▶ _DIRECTIONS_:
This exercise calls for a copy of every line in the listing below that carries the word "neck".

▶ _WORKING DATA_:
=== Begin Enclosure ===

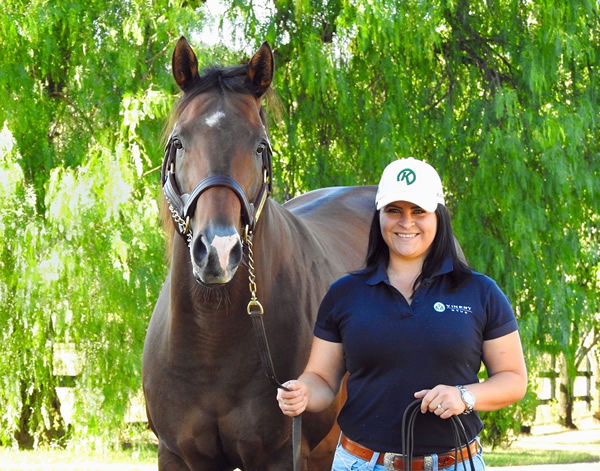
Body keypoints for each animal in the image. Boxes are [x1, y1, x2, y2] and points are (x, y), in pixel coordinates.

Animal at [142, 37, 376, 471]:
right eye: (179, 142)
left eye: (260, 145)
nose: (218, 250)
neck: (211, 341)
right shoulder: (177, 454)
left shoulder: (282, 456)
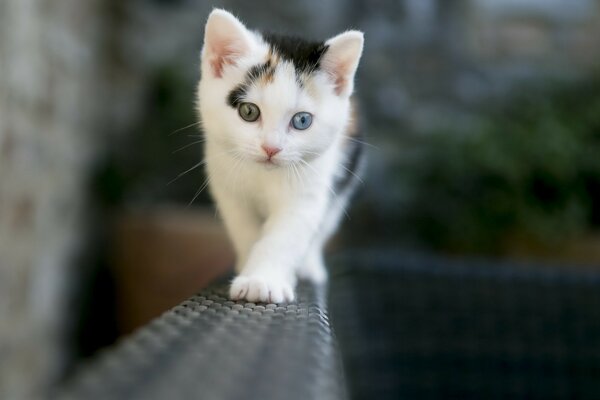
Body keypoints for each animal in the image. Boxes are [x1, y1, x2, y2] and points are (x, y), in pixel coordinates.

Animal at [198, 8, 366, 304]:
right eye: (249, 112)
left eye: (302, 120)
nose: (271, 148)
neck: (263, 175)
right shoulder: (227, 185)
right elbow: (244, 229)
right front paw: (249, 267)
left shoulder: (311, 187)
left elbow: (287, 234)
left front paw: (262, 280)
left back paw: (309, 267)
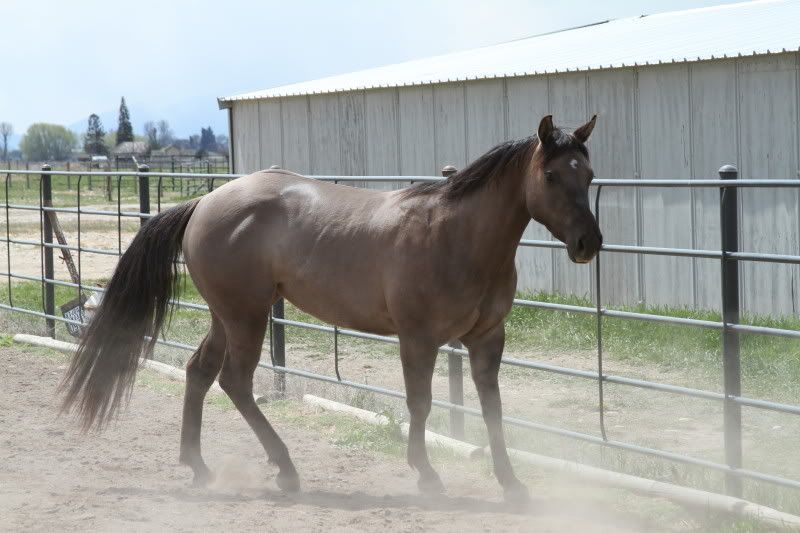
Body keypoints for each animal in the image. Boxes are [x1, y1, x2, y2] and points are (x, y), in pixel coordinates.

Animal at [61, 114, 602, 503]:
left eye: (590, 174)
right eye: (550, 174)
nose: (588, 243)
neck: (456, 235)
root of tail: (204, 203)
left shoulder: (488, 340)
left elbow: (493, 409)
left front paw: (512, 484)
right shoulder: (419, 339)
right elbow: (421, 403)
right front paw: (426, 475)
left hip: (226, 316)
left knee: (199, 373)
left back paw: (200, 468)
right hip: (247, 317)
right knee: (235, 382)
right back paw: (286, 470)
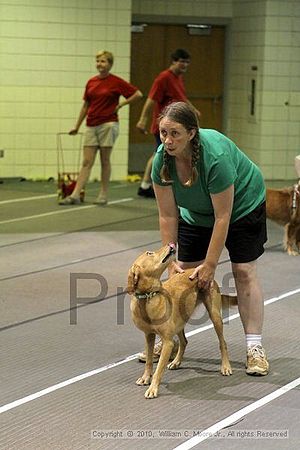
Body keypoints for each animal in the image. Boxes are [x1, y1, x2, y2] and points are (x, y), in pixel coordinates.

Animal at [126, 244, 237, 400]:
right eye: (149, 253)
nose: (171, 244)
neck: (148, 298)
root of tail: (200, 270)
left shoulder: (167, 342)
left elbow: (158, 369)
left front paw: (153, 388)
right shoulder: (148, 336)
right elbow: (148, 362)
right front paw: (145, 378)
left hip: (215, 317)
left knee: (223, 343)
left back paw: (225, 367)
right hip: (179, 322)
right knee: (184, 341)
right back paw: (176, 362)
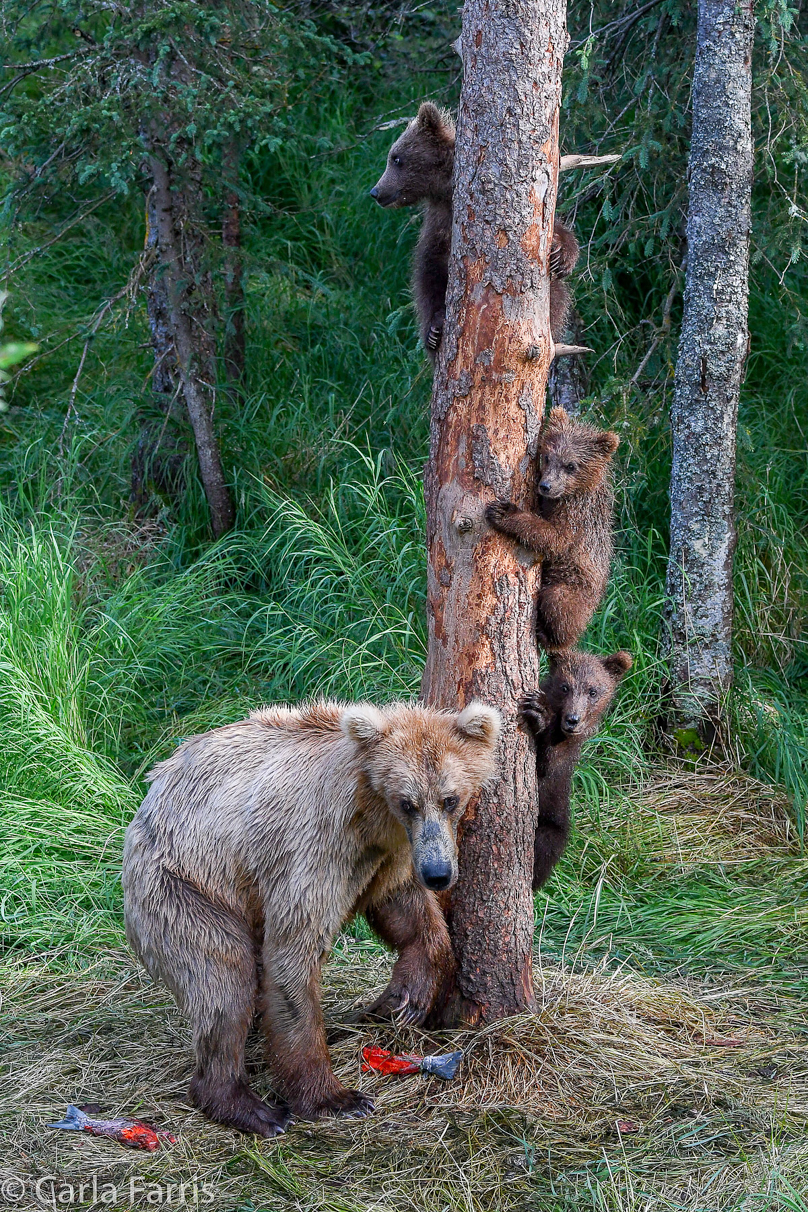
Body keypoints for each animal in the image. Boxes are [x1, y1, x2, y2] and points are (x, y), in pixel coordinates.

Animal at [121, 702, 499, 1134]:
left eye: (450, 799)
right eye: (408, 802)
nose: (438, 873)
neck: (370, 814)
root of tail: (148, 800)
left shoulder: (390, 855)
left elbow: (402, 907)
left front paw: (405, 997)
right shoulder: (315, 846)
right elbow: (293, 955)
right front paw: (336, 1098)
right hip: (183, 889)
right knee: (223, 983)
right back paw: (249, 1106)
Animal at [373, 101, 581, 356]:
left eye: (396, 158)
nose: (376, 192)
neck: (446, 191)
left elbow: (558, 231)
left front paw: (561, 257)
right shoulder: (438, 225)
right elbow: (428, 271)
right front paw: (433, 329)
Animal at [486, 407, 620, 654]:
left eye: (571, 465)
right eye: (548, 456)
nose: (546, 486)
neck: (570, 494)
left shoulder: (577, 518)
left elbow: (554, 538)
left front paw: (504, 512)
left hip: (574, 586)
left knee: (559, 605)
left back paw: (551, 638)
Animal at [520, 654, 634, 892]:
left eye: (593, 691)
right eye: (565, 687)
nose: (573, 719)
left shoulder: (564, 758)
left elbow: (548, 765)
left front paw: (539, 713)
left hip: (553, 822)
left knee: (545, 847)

=== End Enclosure ===
=== Begin Enclosure ===

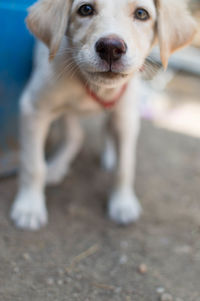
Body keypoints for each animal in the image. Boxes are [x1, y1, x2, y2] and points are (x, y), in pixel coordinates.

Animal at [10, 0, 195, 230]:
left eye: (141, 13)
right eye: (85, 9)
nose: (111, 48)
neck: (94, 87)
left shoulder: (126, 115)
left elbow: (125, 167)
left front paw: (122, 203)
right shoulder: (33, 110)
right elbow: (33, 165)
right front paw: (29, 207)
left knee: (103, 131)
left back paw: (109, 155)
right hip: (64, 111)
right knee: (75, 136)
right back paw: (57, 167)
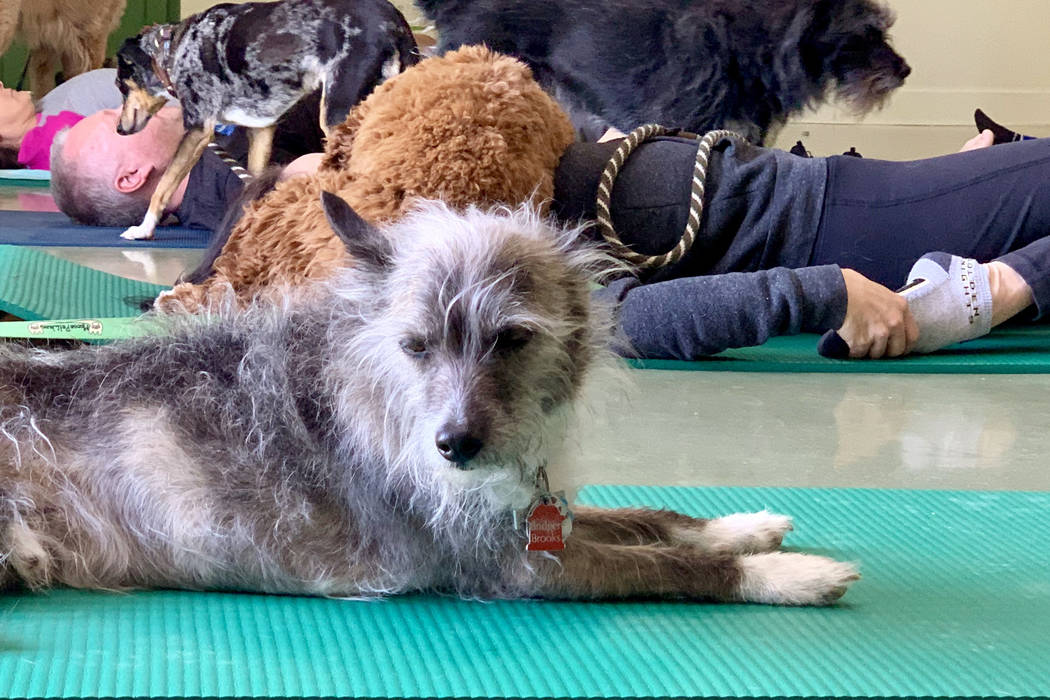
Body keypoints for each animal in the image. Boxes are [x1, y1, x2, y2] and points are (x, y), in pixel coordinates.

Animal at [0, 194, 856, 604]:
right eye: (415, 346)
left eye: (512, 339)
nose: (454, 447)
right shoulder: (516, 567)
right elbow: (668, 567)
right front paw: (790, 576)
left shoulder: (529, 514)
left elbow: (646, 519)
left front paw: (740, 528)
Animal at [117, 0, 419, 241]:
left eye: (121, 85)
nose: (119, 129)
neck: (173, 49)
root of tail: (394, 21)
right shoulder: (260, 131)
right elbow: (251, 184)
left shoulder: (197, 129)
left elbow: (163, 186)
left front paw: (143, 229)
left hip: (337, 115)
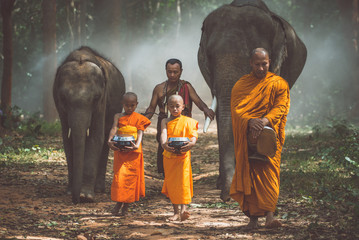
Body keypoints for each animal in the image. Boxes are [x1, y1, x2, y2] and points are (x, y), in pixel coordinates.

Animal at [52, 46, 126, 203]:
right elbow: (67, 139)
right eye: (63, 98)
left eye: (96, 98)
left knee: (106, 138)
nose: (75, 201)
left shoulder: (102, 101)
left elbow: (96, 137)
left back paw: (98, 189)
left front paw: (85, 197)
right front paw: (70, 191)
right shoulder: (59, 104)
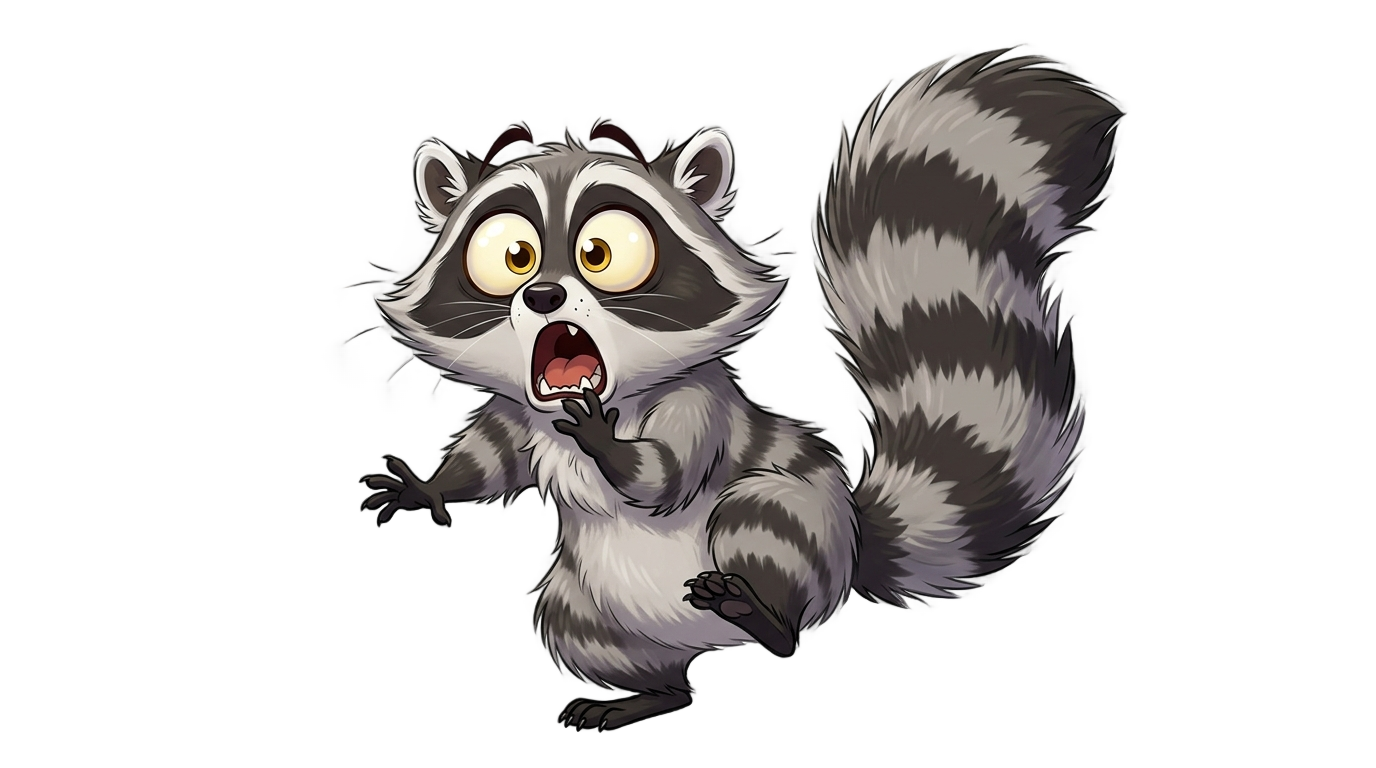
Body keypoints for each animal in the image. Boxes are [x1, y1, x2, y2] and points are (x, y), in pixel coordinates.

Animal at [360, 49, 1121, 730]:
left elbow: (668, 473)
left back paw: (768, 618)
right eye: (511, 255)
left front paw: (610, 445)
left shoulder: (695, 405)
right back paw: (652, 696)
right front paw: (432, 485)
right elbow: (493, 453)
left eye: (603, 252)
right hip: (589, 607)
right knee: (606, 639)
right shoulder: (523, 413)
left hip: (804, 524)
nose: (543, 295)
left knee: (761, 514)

=== End Enclosure ===
=== Begin Enclosure ===

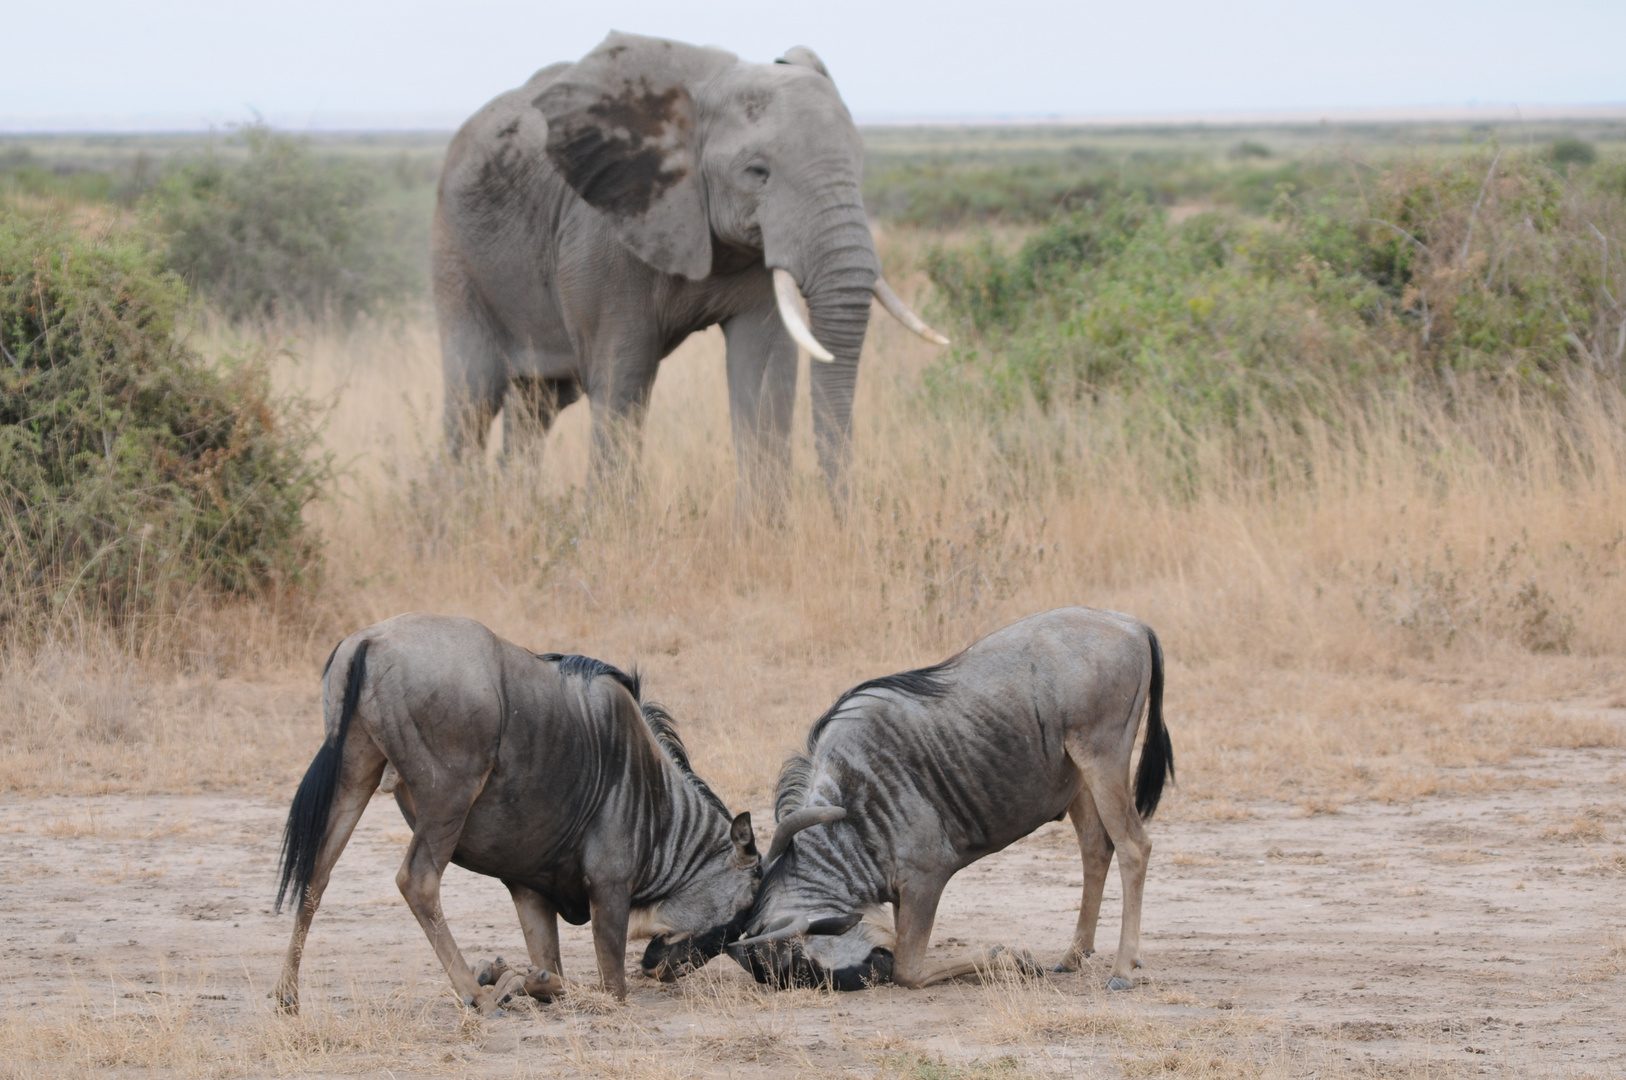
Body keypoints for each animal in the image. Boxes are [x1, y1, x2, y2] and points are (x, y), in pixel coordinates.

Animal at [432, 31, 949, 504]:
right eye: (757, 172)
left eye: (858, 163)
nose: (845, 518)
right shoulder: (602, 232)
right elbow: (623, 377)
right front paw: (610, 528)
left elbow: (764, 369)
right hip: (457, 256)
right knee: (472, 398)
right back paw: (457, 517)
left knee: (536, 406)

=== End Enclosure ===

▶ _WRITTEN SOLUTION_:
neck: (211, 341)
neck: (263, 175)
neck: (456, 235)
neck: (148, 298)
neck: (370, 814)
neck: (446, 191)
neck: (570, 494)
neck: (94, 87)
neck: (173, 49)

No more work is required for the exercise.